··· Data records ···

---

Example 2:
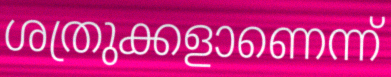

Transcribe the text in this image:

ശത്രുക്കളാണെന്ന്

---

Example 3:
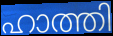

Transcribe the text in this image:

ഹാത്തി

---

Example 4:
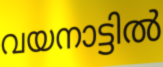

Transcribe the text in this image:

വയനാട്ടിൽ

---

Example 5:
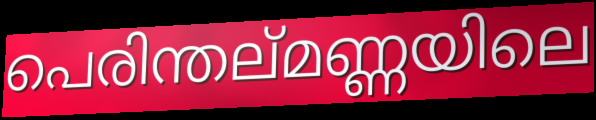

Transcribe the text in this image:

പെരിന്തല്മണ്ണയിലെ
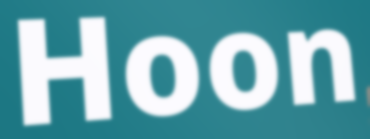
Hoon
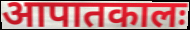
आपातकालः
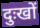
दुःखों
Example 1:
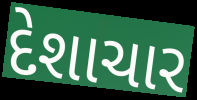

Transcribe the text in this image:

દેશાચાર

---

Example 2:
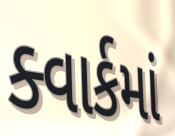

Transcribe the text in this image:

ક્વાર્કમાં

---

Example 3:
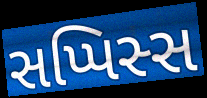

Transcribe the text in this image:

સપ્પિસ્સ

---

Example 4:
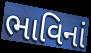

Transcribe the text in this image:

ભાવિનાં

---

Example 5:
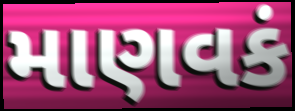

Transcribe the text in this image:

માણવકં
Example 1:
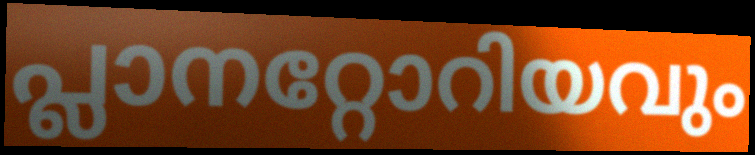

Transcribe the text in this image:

···

Instructions to follow
Although the records contain pictures, return only their text, exactly as written.

Response for this exercise
---

Example 2:

Transcribe the text in this image:

ശത്രുക്കളാണെന്ന്

---

Example 3:

Transcribe the text in this image:

ഹാത്തി

---

Example 4:

Transcribe the text in this image:

വയനാട്ടിൽ

---

Example 5:

Transcribe the text in this image:

പെരിന്തല്മണ്ണയിലെ
Hoon
आपातकालः
दुःखों
Example 1:

Transcribe the text in this image:

દેશાચાર

---

Example 2:

Transcribe the text in this image:

ક્વાર્કમાં

---

Example 3:

Transcribe the text in this image:

સપ્પિસ્સ

---

Example 4:

Transcribe the text in this image:

ભાવિનાં

---

Example 5:

Transcribe the text in this image:

માણવકં
Example 1:

Transcribe the text in this image:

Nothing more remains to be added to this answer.